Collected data
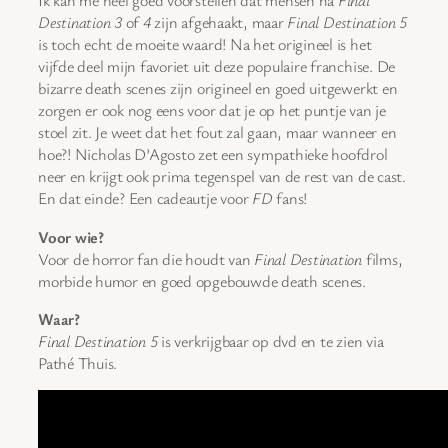
Ik kan me heel goed voorstellen dat mensen na
Final
Destination 3
of
4
zijn afgehaakt, maar
Final Destination 5
is toch echt de moeite waard! Na het origineel is het
vijfde deel mijn favoriet uit deze populaire franchise. De
bizarre death scenes zijn origineel en goed uitgewerkt en
zorgen er ook nog eens voor dat je op het puntje van je
stoel zit. Je weet dat het fout zal gaan, maar wanneer en
hoe?! Nicholas D’Agosto zet een sympathieke hoofdrol
neer en krijgt ook prima tegenspel van de rest van de cast.
En dat einde? Een cadeautje voor
FD
fans!
Voor wie?
Voor de horror fan die houdt van
Final Destination
films,
morbide humor en goed opgebouwde death scenes.
Waar?
Final Destination 5
is verkrijgbaar op dvd en te zien via
Pathé Thuis.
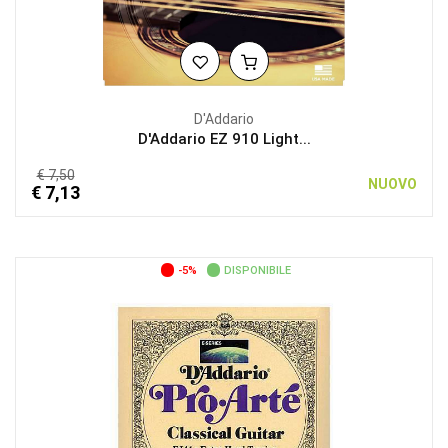
D'Addario
D'Addario EZ 910 Light...
€ 7,50
NUOVO
€ 7,13
-5%
DISPONIBILE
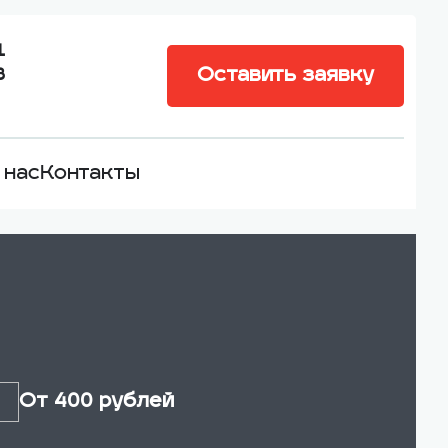
1
Оставить заявку
8
 нас
Контакты
От 400 рублей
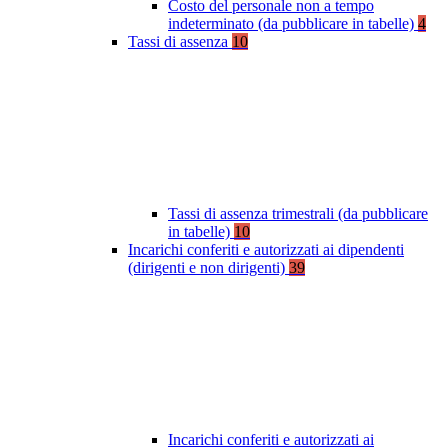
Costo del personale non a tempo
indeterminato (da pubblicare in tabelle)
4
Tassi di assenza
10
Tassi di assenza trimestrali (da pubblicare
in tabelle)
10
Incarichi conferiti e autorizzati ai dipendenti
(dirigenti e non dirigenti)
39
Incarichi conferiti e autorizzati ai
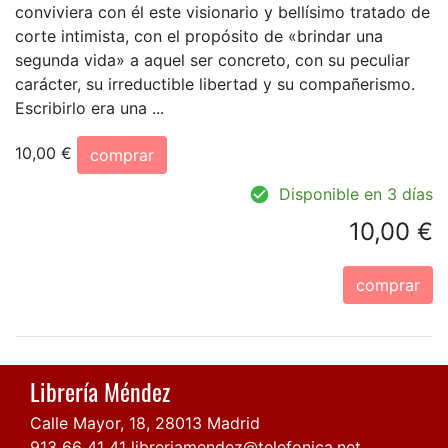
conviviera con él este visionario y bellísimo tratado de
corte intimista, con el propósito de «brindar una
segunda vida» a aquel ser concreto, con su peculiar
carácter, su irreductible libertad y su compañerismo.
Escribirlo era una ...
10,00 €
comprar
Disponible en 3 días
10,00 €
comprar
Librería Méndez
Calle Mayor, 18, 28013 Madrid
913 66 41 41
libreriamendez@telefonica.net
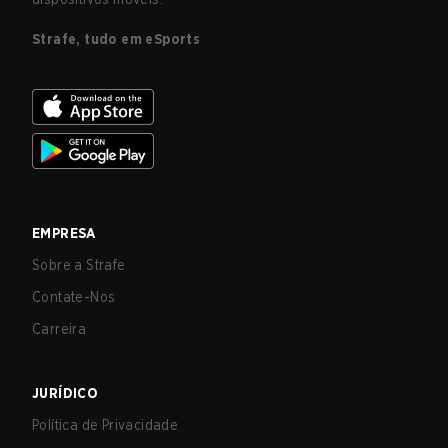
Strafe, tudo em eSports
EMPRESA
Sobre a Strafe
Contate-Nos
Carreira
JURÍDICO
Política de Privacidade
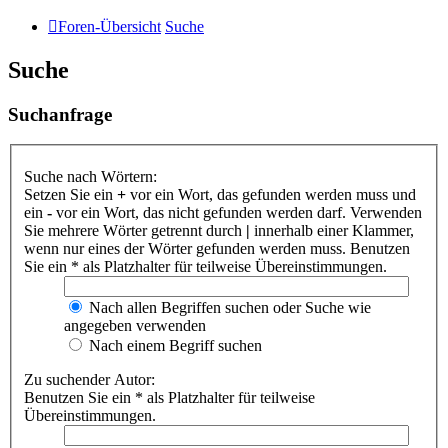
Foren-Übersicht
Suche
Suche
Suchanfrage
Suche nach Wörtern:
Setzen Sie ein
+
vor ein Wort, das gefunden werden muss und
ein
-
vor ein Wort, das nicht gefunden werden darf. Verwenden
Sie mehrere Wörter getrennt durch
|
innerhalb einer Klammer,
wenn nur eines der Wörter gefunden werden muss. Benutzen
Sie ein * als Platzhalter für teilweise Übereinstimmungen.
Nach allen Begriffen suchen oder Suche wie
angegeben verwenden
Nach einem Begriff suchen
Zu suchender Autor:
Benutzen Sie ein * als Platzhalter für teilweise
Übereinstimmungen.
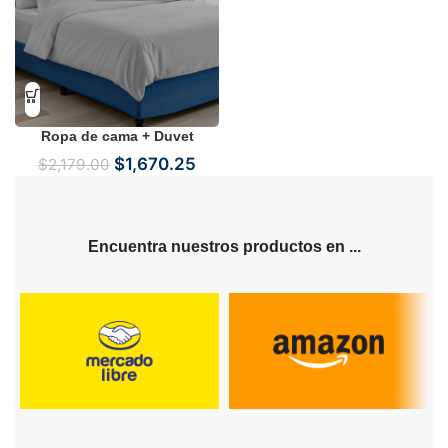
Ropa de cama + Duvet
$
1,670.25
$
2,179.00
Encuentra nuestros productos en ...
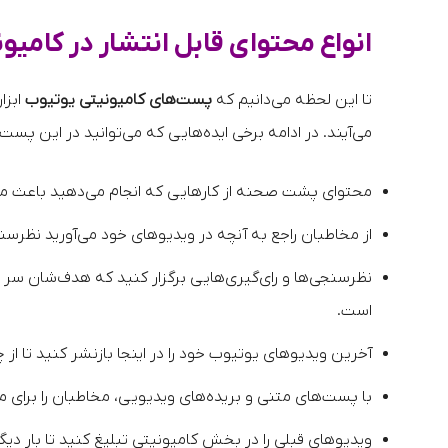
انواع محتوای قابل انتشار در کام
تا این لحظه می‌دانیم که
پست‌های کامیونیتی یوتیوب
ابزا
می‌آیند. در ادامه برخی ایده‌هایی که می‌توانید در این پست‌ه
محتوای پشت صحنه از کارهایی که انجام می‌دهید باعث می‌ش
از مخاطبان راجع به آنچه در ویدیوهای خود می‌آورید نظرسنج
نظرسنجی‌ها و رای‌گیری‌هایی برگزار کنید که هدف‌شان سر در آ
است.
آخرین ویدیوهای یوتیوب خود را در اینجا بازنشر کنید تا ا
با پست‌های متنی و بریده‌های ویدیویی، مخاطبان را برای م
ویدیوهای قبلی را در بخش کامیونیتی تبلیغ کنید تا بار دیگر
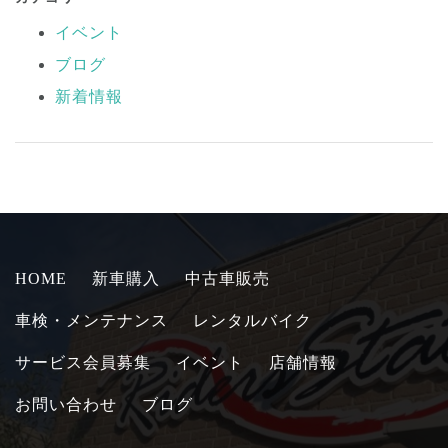
イベント
ブログ
新着情報
HOME
新車購入
中古車販売
車検・メンテナンス
レンタルバイク
サービス会員募集
イベント
店舗情報
お問い合わせ
ブログ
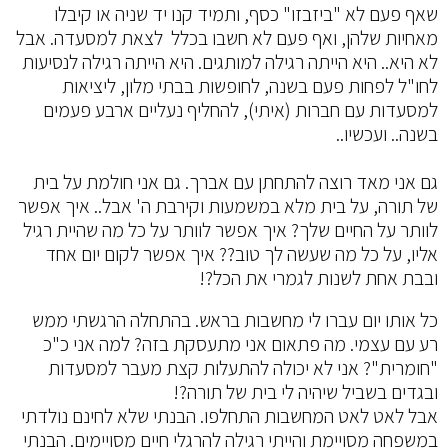
שאף פעם לא "ביזבזו" כסף, ותמיד קנו יד שניה או קיבלו
מאחיות שלהן, ואף פעם לא חשבו בכלל לצאת למסעדה. אבל
לא היא.. היא הייתה רגילה למותגים. היא הייתה רגילה לנסיעות
לחו"ל לפחות פעם בשנה, לחופשות בבתי מלון, ליציאות
למסעדות עם חברות (איתי), להחליף נעליים ארבע פעמים
בשנה.. ועכשיו..
גם אני מאד רוצה להתחתן עם אברך. גם אני חולמת על בית
של תורה, על בית מלא במשמעות וקירבת ה' אבל.. איך אפשר
לוותר על החיים שלך? איך אפשר לוותר על כל מה שהיית רגיל
אליו, על כל מה שעשה לך טוב?? איך אפשר לקום יום אחד
ובבת אחת לשנות לגמרי את הכל?!
כל אותו יום עברו לי מחשבות בראש. בהתחלה הרגשתי ממש
רע עם עצמי. מה פתאום אני מתעסקת בזה? למה אני כ"כ
"חומרית"? אני לא יכולה להתעלות קצת מעבר למסעדות
ובגדים בשביל שיהיה לי בית של תורה?!
אבל לאט לאט המחשבות התחלפו. הבנתי שלא לחינם נולדתי
במשפחה מסויימת והייתי רגילה להרגלי חיים מסויימים. הבנתי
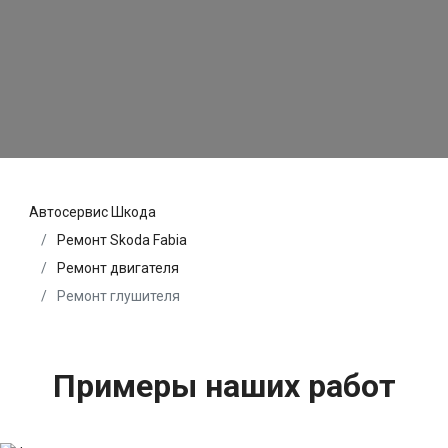
Автосервис Шкода
Ремонт Skoda Fabia
Ремонт двигателя
Ремонт глушителя
Примеры наших работ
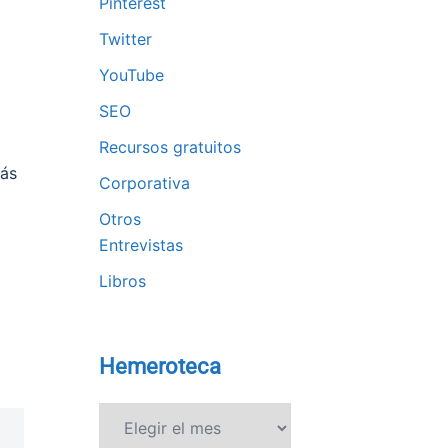
Pinterest
Twitter
YouTube
SEO
Recursos gratuitos
rás
Corporativa
Otros
Entrevistas
Libros
Hemeroteca
Hemeroteca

* WORK TO COMPLETE: Keeping every word as it is, write out all the data and omit the pictures.

* THE COMPLETED TASK:
Ik kan me heel goed voorstellen dat mensen na
Final
Destination 3
of
4
zijn afgehaakt, maar
Final Destination 5
is toch echt de moeite waard! Na het origineel is het
vijfde deel mijn favoriet uit deze populaire franchise. De
bizarre death scenes zijn origineel en goed uitgewerkt en
zorgen er ook nog eens voor dat je op het puntje van je
stoel zit. Je weet dat het fout zal gaan, maar wanneer en
hoe?! Nicholas D’Agosto zet een sympathieke hoofdrol
neer en krijgt ook prima tegenspel van de rest van de cast.
En dat einde? Een cadeautje voor
FD
fans!
Voor wie?
Voor de horror fan die houdt van
Final Destination
films,
morbide humor en goed opgebouwde death scenes.
Waar?
Final Destination 5
is verkrijgbaar op dvd en te zien via
Pathé Thuis.
D'Addario
D'Addario EZ 910 Light...
€ 7,50
NUOVO
€ 7,13
-5%
DISPONIBILE
1
Оставить заявку
8
 нас
Контакты
От 400 рублей
Costo del personale non a tempo
indeterminato (da pubblicare in tabelle)
4
Tassi di assenza
10
Tassi di assenza trimestrali (da pubblicare
in tabelle)
10
Incarichi conferiti e autorizzati ai dipendenti
(dirigenti e non dirigenti)
39
Incarichi conferiti e autorizzati ai
conviviera con él este visionario y bellísimo tratado de
corte intimista, con el propósito de «brindar una
segunda vida» a aquel ser concreto, con su peculiar
carácter, su irreductible libertad y su compañerismo.
Escribirlo era una ...
10,00 €
comprar
Disponible en 3 días
10,00 €
comprar
Librería Méndez
Calle Mayor, 18, 28013 Madrid
913 66 41 41
libreriamendez@telefonica.net
Strafe, tudo em eSports
EMPRESA
Sobre a Strafe
Contate-Nos
Carreira
JURÍDICO
Política de Privacidade
Foren-Übersicht
Suche
Suche
Suchanfrage
Suche nach Wörtern:
Setzen Sie ein
+
vor ein Wort, das gefunden werden muss und
ein
-
vor ein Wort, das nicht gefunden werden darf. Verwenden
Sie mehrere Wörter getrennt durch
|
innerhalb einer Klammer,
wenn nur eines der Wörter gefunden werden muss. Benutzen
Sie ein * als Platzhalter für teilweise Übereinstimmungen.
Nach allen Begriffen suchen oder Suche wie
angegeben verwenden
Nach einem Begriff suchen
Zu suchender Autor:
Benutzen Sie ein * als Platzhalter für teilweise
Übereinstimmungen.
Ropa de cama + Duvet
$
1,670.25
$
2,179.00
Encuentra nuestros productos en ...
انواع محتوای قابل انتشار در کام
تا این لحظه می‌دانیم که
پست‌های کامیونیتی یوتیوب
ابزا
می‌آیند. در ادامه برخی ایده‌هایی که می‌توانید در این پست‌ه
محتوای پشت صحنه از کارهایی که انجام می‌دهید باعث می‌ش
از مخاطبان راجع به آنچه در ویدیوهای خود می‌آورید نظرسنج
نظرسنجی‌ها و رای‌گیری‌هایی برگزار کنید که هدف‌شان سر در آ
است.
آخرین ویدیوهای یوتیوب خود را در اینجا بازنشر کنید تا ا
با پست‌های متنی و بریده‌های ویدیویی، مخاطبان را برای م
ویدیوهای قبلی را در بخش کامیونیتی تبلیغ کنید تا بار دیگر
イベント
ブログ
新着情報
HOME
新車購入
中古車販売
車検・メンテナンス
レンタルバイク
サービス会員募集
イベント
店舗情報
お問い合わせ
ブログ
שאף פעם לא "ביזבזו" כסף, ותמיד קנו יד שניה או קיבלו
מאחיות שלהן, ואף פעם לא חשבו בכלל לצאת למסעדה. אבל
לא היא.. היא הייתה רגילה למותגים. היא הייתה רגילה לנסיעות
לחו"ל לפחות פעם בשנה, לחופשות בבתי מלון, ליציאות
למסעדות עם חברות (איתי), להחליף נעליים ארבע פעמים
בשנה.. ועכשיו..
גם אני מאד רוצה להתחתן עם אברך. גם אני חולמת על בית
של תורה, על בית מלא במשמעות וקירבת ה' אבל.. איך אפשר
לוותר על החיים שלך? איך אפשר לוותר על כל מה שהיית רגיל
אליו, על כל מה שעשה לך טוב?? איך אפשר לקום יום אחד
ובבת אחת לשנות לגמרי את הכל?!
כל אותו יום עברו לי מחשבות בראש. בהתחלה הרגשתי ממש
רע עם עצמי. מה פתאום אני מתעסקת בזה? למה אני כ"כ
"חומרית"? אני לא יכולה להתעלות קצת מעבר למסעדות
ובגדים בשביל שיהיה לי בית של תורה?!
אבל לאט לאט המחשבות התחלפו. הבנתי שלא לחינם נולדתי
במשפחה מסויימת והייתי רגילה להרגלי חיים מסויימים. הבנתי
Автосервис Шкода
Ремонт Skoda Fabia
Ремонт двигателя
Ремонт глушителя
Примеры наших работ
Pinterest
Twitter
YouTube
SEO
Recursos gratuitos
rás
Corporativa
Otros
Entrevistas
Libros
Hemeroteca
Hemeroteca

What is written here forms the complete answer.